Using the tennis player profile, answer:
1. Where was Ainius Sabaliauskas born?
2. What is his highest singles ranking?
3. On what date did he reach his highest doubles ranking?

Extracted text:
====

Ainius Sabaliauskas
- Country (sports): Lithuania
- Born: 26 July 2003 (age 22) Panevėžys, Lithuania
- Height: 1.91 m (6 ft 3 in)
- Plays: Left-handed (two-handed backhand)
- Prize money: US $6,023

Singles
- Career record: 1–1 (at ATP Tour level, Grand Slam level, and in Davis Cup)
- Career titles: 0
- Highest ranking: No. 1,545 (29 September 2025)
- Current ranking: No. 1,587 (13 April 2026)

Doubles
- Career record: 0–0 (at ATP Tour level, Grand Slam level, and in Davis Cup)
- Career titles: 0
- Highest ranking: No. 1,100 (13 June 2022)
- Current ranking: No. 1,293 (13 April 2026)

= Ainius Sabaliauskas =

Lithuanian tennis player (born 2003)

====

Entries shown:

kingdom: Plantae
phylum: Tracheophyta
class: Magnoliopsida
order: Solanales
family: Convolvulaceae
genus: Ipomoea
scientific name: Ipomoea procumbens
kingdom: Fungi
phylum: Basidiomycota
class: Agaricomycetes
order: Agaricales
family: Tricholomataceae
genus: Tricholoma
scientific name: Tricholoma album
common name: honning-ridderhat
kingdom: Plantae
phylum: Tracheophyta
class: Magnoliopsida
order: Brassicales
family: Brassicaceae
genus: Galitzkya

====

Exercise result:
1. Panevėžys, Lithuania
2. No. 1,545
3. 13 June 2022